=== ФРАГМЕНТ ТЕКСТА ===
Вскоре деревня словно вымерла. Но зато ближайший лес ожил, зашумел, как цыганский табор. Здесь готовили пищу, доили коров, укачивали грудных детей, вязали чулки, стирали белье. И тут со стороны солнца высоко в небе появился немецкий самолет. По нему не стреляли. Люди притаились между деревьев.
Гул самолета все нарастал. Он сделал круг над деревней и выбросил пачки листовок. Медленно покачиваясь, они опускались на крыши опустевших изб, раскопанные огороды. Их заносило и в лесную чащу: они белели на земле, на голых ветвях деревьев. В таких листовках, как правило, содержались лживые сентиментальные призывы к «белорусским братьям и сестрам». Даже на раскурку брать их было противно.
Самолет снизился и, сделав заход над деревней, послал несколько пулеметных очередей. Еще не успел скрыться «немец-пропагандист», как в воздухе появилась девятка «юнкерсов». Они стали «агитировать» по-своему: бомба за бомбой падали на многострадальную деревушку. [81]
Среди грохота разрывов и бушующего пожара мы снимали горькие и жестокие кадры разрушения.
=== ИСХОДНЫЕ ДАННЫЕ ===
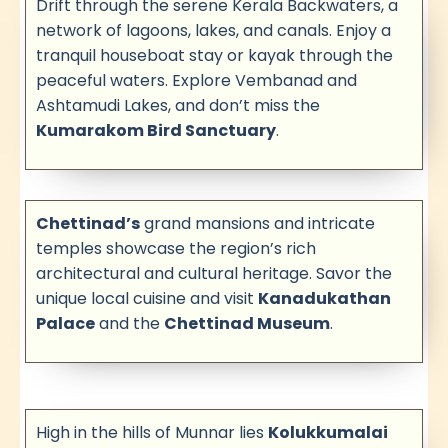
Drift through the serene Kerala Backwaters, a
network of lagoons, lakes, and canals. Enjoy a
tranquil houseboat stay or kayak through the
peaceful waters. Explore Vembanad and
Ashtamudi Lakes, and don’t miss the
Kumarakom Bird Sanctuary
.
Chettinad’s
grand mansions and intricate
temples showcase the region’s rich
architectural and cultural heritage. Savor the
unique local cuisine and visit
Kanadukathan
Palace
and the
Chettinad Museum
.
High in the hills of Munnar lies
Kolukkumalai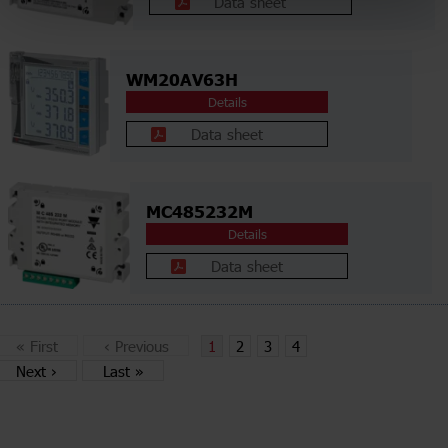
Data sheet
WM20AV63H
Details
Data sheet
MC485232M
Details
Data sheet
«
First
‹
Previous
1
2
3
4
Next
›
Last
»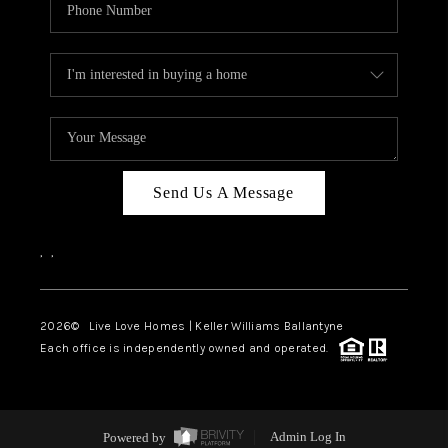
Send Us A Message
,
,
2026
© Live Love Homes | Keller Williams Ballantyne
Each office is independently owned and operated.
Powered by
Admin Log In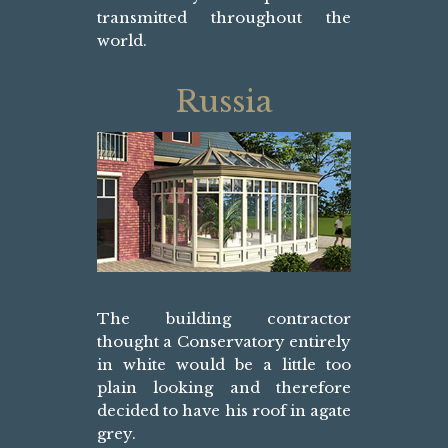
transmitted throughout the
world.
Russia
The building contractor
thought a Conservatory entirely
in white would be a little too
plain looking and therefore
decided to have his roof in agate
grey.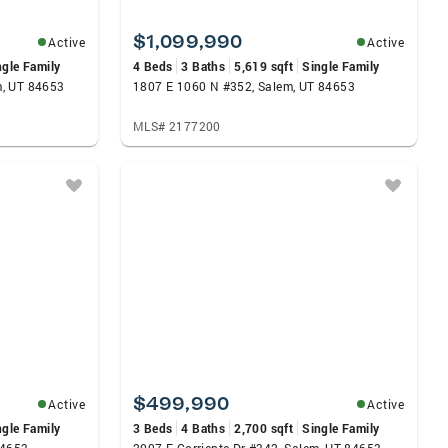
$1,099,990
Active
Active
ngle Family
4 Beds
3 Baths
5,619 sqft
Single Family
m, UT 84653
1807 E 1060 N #352, Salem, UT 84653
MLS# 2177200
$499,990
Active
Active
ngle Family
3 Beds
4 Baths
2,700 sqft
Single Family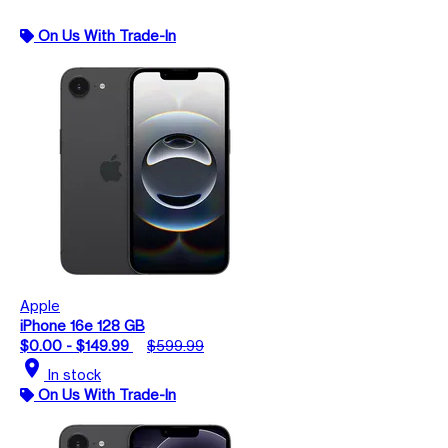
On Us With Trade-In
Apple
iPhone 16e 128 GB
$0.00 - $149.99
$599.99
location_on
In stock
On Us With Trade-In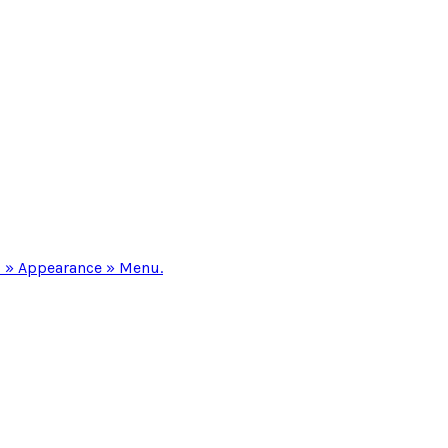
 » Appearance » Menu.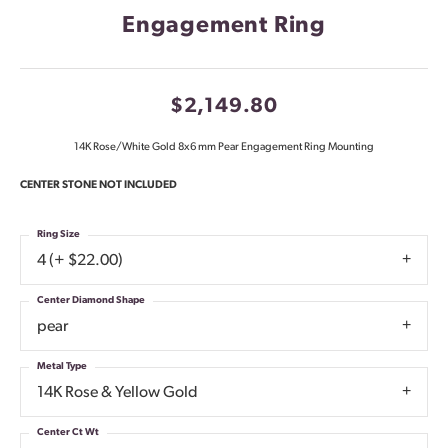
Engagement Ring
$2,149.80
14K Rose/White Gold 8x6 mm Pear Engagement Ring Mounting
CENTER STONE NOT INCLUDED
Ring Size
4 (+ $22.00)
Center Diamond Shape
pear
Metal Type
14K Rose & Yellow Gold
Center Ct Wt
===
• **ЗАДАНИЯ**
(A) Что сбросил над деревней немецкий самолет, описанный в отрывке о налете на деревню, когда сделал над ней круг?
(B) Подхватите отрывок о налете на деревню и продолжите его после последнего предложения.

• **ОТВЕТЫ НА ЗАДАНИЯ**
(A) Пачки листовок.

(B)
За несколько утренних часов запечатлели на пленке быт партизанского тыла. В тот день мы не успели выбраться на «передовую» так называли кольцо обороны, опоясывающее партизанскую зону. Там шли бои, оттуда с полудня стали доноситься звуки стрельбы. К вечеру, однако, все стихло. В потемневшем небе одна за другой вспыхивали немецкие осветительные ракеты.
В этот день был убит командир отряда Константин Зюков, с которым мы познакомились у Алексея Федоровича Данукалова.
В глубокой темноте цепочка партизан двинулась к небольшой лесной балочке хоронить убитого командира. Впереди ближайшие друзья Зюкова несли гроб из неструганых досок. За гробом в скорбном молчании шли бойцы. Среди них были и мы с Николаем.
Хоронили без речей и траурного салюта. Прощались, не видя покойника (даже спичку не разрешалось зажечь). Могилу сровняли с землей. Ни холмика, ни знака. Только на трех ближайших деревьях сделали ножом пометки. Потом уже обозначили на карте место захоронения. И это тоже было партизанским бытом.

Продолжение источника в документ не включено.